L’an passé, ce sont 10 euros en moyenne que les Français ont dépensé par semaine pour les grattages et les tirages. Soit une hausse de dépense de 70 centimes par rapport à 2014. Les retombées pour l’entreprise de jeu sont considérables : le chiffre d’affaire a augmenté de 5,4 % soit 13,7 milliards d’euros… Et ce sont 9 milliards d’euros qui sont tombés dans les poches des joueurs chanceux ! Pas étonnant qu’un tel engouement soit observé en temps de crise où le jeu devient un moyen de gagner de l’argent plus qu’un loisir. C’est que le sociologue Jean-Pierre Martignoni, spécialiste de ce domaine, appelle la « théorie de la pauvreté » : plus on est « pauvre », plus on joue.

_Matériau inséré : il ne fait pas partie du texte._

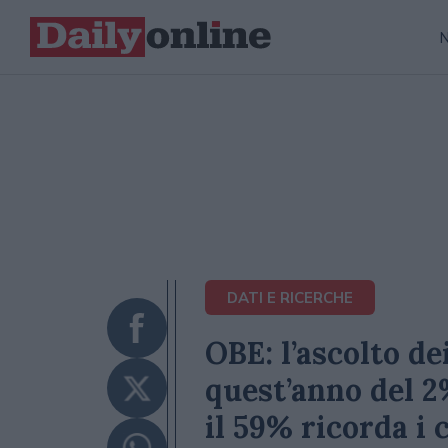
DATI E RICERCHE
OBE: l’ascolto de
quest’anno del 2%
il 59% ricorda i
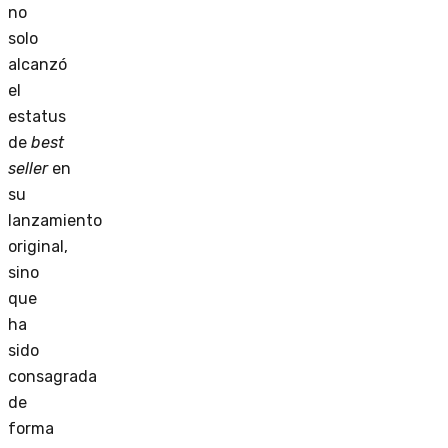
no
solo
alcanzó
el
estatus
de
best
seller
en
su
lanzamiento
original,
sino
que
ha
sido
consagrada
de
forma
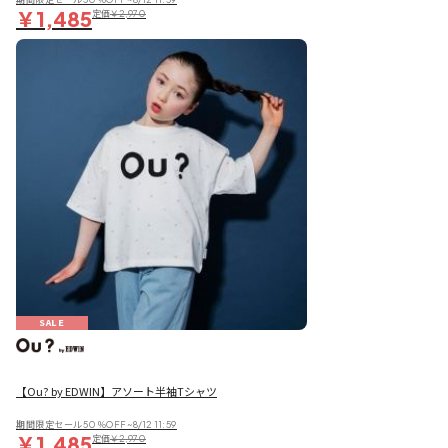
￥1,485
定価
￥2,970
SALE
【Ou? by EDWIN】アソート半袖Tシャツ
期間限定セール50％OFF~8/12 11:59
￥1,485
定価
￥2,970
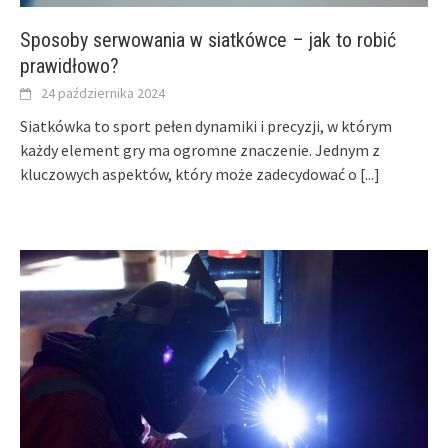
Sposoby serwowania w siatkówce – jak to robić
prawidłowo?
24 października 2024
Siatkówka to sport pełen dynamiki i precyzji, w którym
każdy element gry ma ogromne znaczenie. Jednym z
kluczowych aspektów, który może zadecydować o
[...]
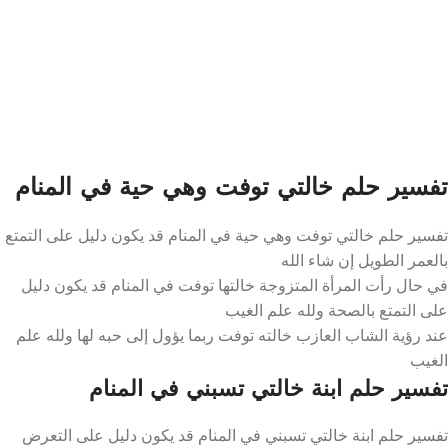
تفسير حلم خالتي توفت وهي حية في المنام
تفسير حلم خالتي توفت وهي حية في المنام قد يكون دليل على التمتع
بالعمر الطويل إن شاء الله
في حال رأت المرأة المتزوجة خالتها توفت في المنام قد يكون دليل
على التمتع بالصحة ولله علم الغيب
عند رؤية الشاب العازب خالته توفت ربما يؤول إلى حبه لها ولله علم
الغيب
تفسير حلم ابنة خالتي تسبني في المنام
تفسير حلم ابنة خالتي تسبني في المنام قد يكون دليل على التعرض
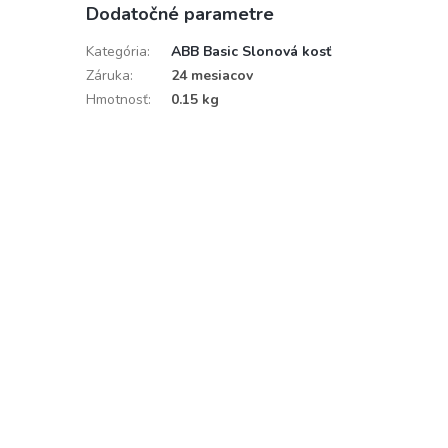
Dodatočné parametre
Kategória
:
ABB Basic Slonová kosť
Záruka
:
24 mesiacov
Hmotnosť
:
0.15 kg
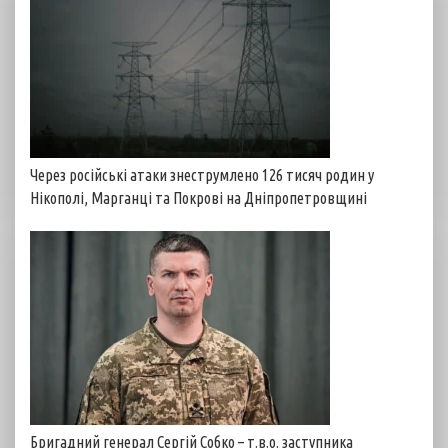
Через російські атаки знеструмлено 126 тисяч родин у
Нікополі, Марганці та Покрові на Дніпропетровщині
Бригадний генерал Сергій Собко – т.в.о. заступника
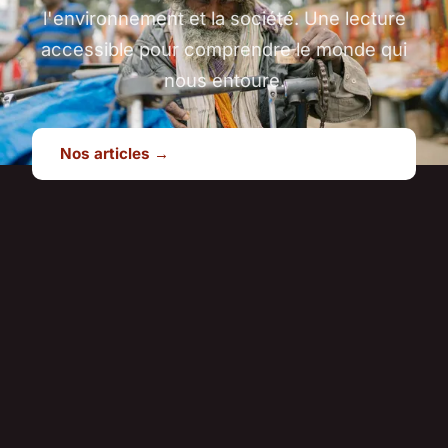
l'environnement et la société. Une lecture
accessible pour comprendre le monde qui
nous entoure.
Nos articles →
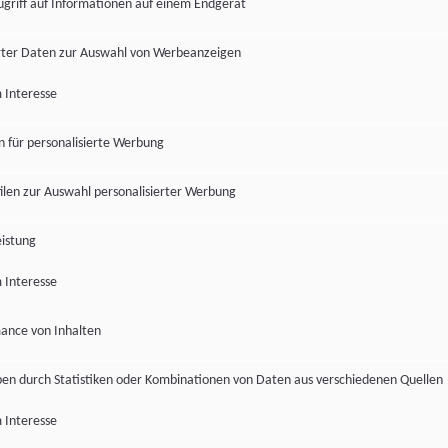
ugriff auf Informationen auf einem Endgerät
ter Daten zur Auswahl von Werbeanzeigen
 Interesse
en für personalisierte Werbung
len zur Auswahl personalisierter Werbung
istung
 Interesse
ance von Inhalten
pen durch Statistiken oder Kombinationen von Daten aus verschiedenen Quellen
 Interesse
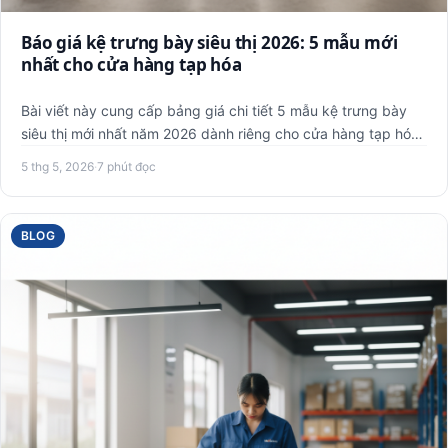
Báo giá kệ trưng bày siêu thị 2026: 5 mẫu mới
nhất cho cửa hàng tạp hóa
Bài viết này cung cấp bảng giá chi tiết 5 mẫu kệ trưng bày
siêu thị mới nhất năm 2026 dành riêng cho cửa hàng tạp hóa.
C…
5 thg 5, 2026
·
7 phút đọc
BLOG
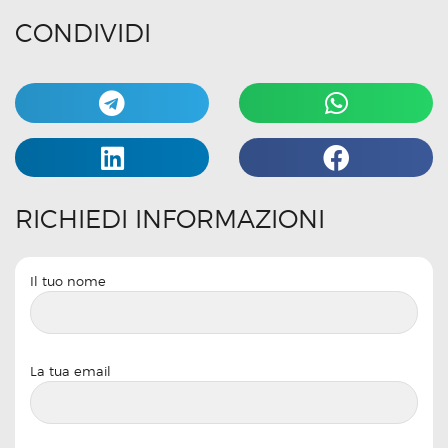
CONDIVIDI
RICHIEDI INFORMAZIONI
Il tuo nome
La tua email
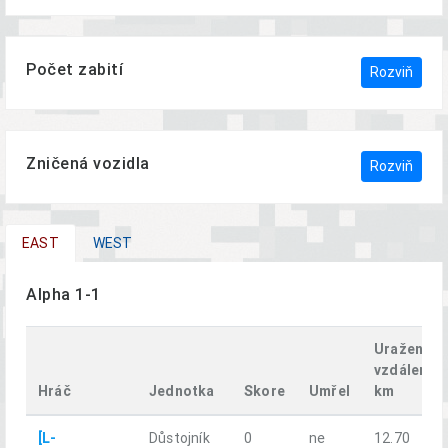
Počet zabití
Rozviň
Zničená vozidla
Rozviň
EAST
WEST
Alpha 1-1
Uražená
vzdálenost
Hráč
Jednotka
Skore
Umřel
km
[L-
Důstojník
0
ne
12.70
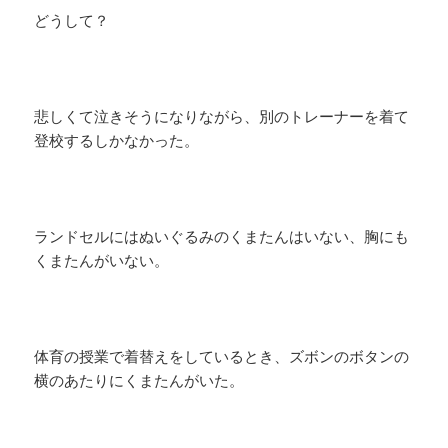
どうして？
悲しくて泣きそうになりながら、別のトレーナーを着て
登校するしかなかった。
ランドセルにはぬいぐるみのくまたんはいない、胸にも
くまたんがいない。
体育の授業で着替えをしているとき、ズボンのボタンの
横のあたりにくまたんがいた。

QUEL EST LE PROFIL DES JOUEURS ?
En France, les jeux de la FDJ et du PMU concentrent 71 % de l’activité. Se positionnant ainsi très loin devant les casinos, 24 %, et les jeux en ligne, 5 %, hors ceux de la FDJ et du PMU. Mais le dada des français c’est de gratter. Tout y passe : les Cash, Millionnaire, Astro, BlackJack et compagnie rassemblent 46 % des ventes de la FDJ qui en a vendu plus de 2 milliards l’an dernier marquant ainsi une progression de 10 %. Les Français grattent en moyenne chaque semaine pour 6,5 € de tickets, contre 3,5 € pour les jeux de tirage (Loto, Euromillions, Keno, Joker+… 37 % des ventes de la FDJ) qui baissent, eux, de 2,7 %.

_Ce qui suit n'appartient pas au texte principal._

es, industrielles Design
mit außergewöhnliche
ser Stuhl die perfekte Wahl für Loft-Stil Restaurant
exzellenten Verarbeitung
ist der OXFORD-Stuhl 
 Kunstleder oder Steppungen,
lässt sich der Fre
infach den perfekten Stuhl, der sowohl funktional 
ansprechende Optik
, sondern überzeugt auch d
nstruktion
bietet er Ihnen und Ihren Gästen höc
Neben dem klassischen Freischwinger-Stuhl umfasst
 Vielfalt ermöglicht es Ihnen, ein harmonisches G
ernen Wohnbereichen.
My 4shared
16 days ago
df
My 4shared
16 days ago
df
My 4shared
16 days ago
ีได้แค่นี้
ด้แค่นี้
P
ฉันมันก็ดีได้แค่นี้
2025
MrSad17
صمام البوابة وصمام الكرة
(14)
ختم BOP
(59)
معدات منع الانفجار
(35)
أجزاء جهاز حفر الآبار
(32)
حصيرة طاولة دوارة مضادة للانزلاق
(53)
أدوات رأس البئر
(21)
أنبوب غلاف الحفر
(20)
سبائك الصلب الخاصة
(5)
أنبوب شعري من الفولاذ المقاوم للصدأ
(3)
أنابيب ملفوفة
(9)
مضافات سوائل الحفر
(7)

Dans notre pays où 75 % de la population a déjà joué au moins une fois dans sa vie au jeu de hasard, les chercheurs de l’Observatoire des Jeux, note que cette augmentation « concerne tous les milieux sociaux », est « générale et assez homogène », même si elle est « un peu plus importante parmi les femmes (+11%) et les personnes les plus jeunes et les plus âgées (+12,4% pour les 15-17 ans, +11,5% pour les 45-75 ans) ». Si les hommes âgés de 25 à 54 ans, actifs, sont les plus friands de jeux, l’ODJ note que ceux-ci sont des ouvriers ou des employés plus que des cadres ou des professions intellectuelles supérieures. « Les joueurs ont un niveau d’éducation un peu moins élevé que celui des non joueurs », conclut l’étude.
Concernant les types de jeux : 54,9 % des joueurs de jeux de grattage sont des femmes ; 26,5 % des parieurs sportifs sont des étudiants ; les chefs d’entreprise sont plus adeptes au jeux de casino.
GARE AUX ADDICTIONS !
« Une large majorité des personnes pratiquant des jeux d’argent et de hasard le font de manière occasionnelle (la moitié joue seulement une à quinze fois par an) », voilà ce que dit l’étude de l’ODJ mais attention, la pratique à risques est en progression. Le nombre de joueurs excessifs – environ 200 000 personnes – reste stable.
Pourtant, « des comportements à risques modérés, de ceux qui ne sont pas encore dans l’addiction, mais pourraient être le coeur de cible des campagnes de prévention, lui, a nettement augmenté par rapport à 2010, avec un million de personnes », analyse Jean-Michel Costes de l’ODJ. Celui-ci poursuit : « Dans le cas des joueurs problématiques, il s’agit plus souvent d’hommes, plus jeunes que l’ensemble des joueurs, de milieux sociaux plus modestes et moins diplômés ». Nouvelle inquiétude pour l’Observatoire : le jeu des mineurs, malgré l’interdiction par la loi. « Près d’un jeune sur trois joue à des jeux d’argent.
On voit bien que l’interdiction n’est pas effective », ajoute l’expert, avant de conclure : « c’est là qu’il faut renforcer le dispositif : pour que les joueurs problématiques modérés ne basculent pas dans l’addiction ». Pari à tenir.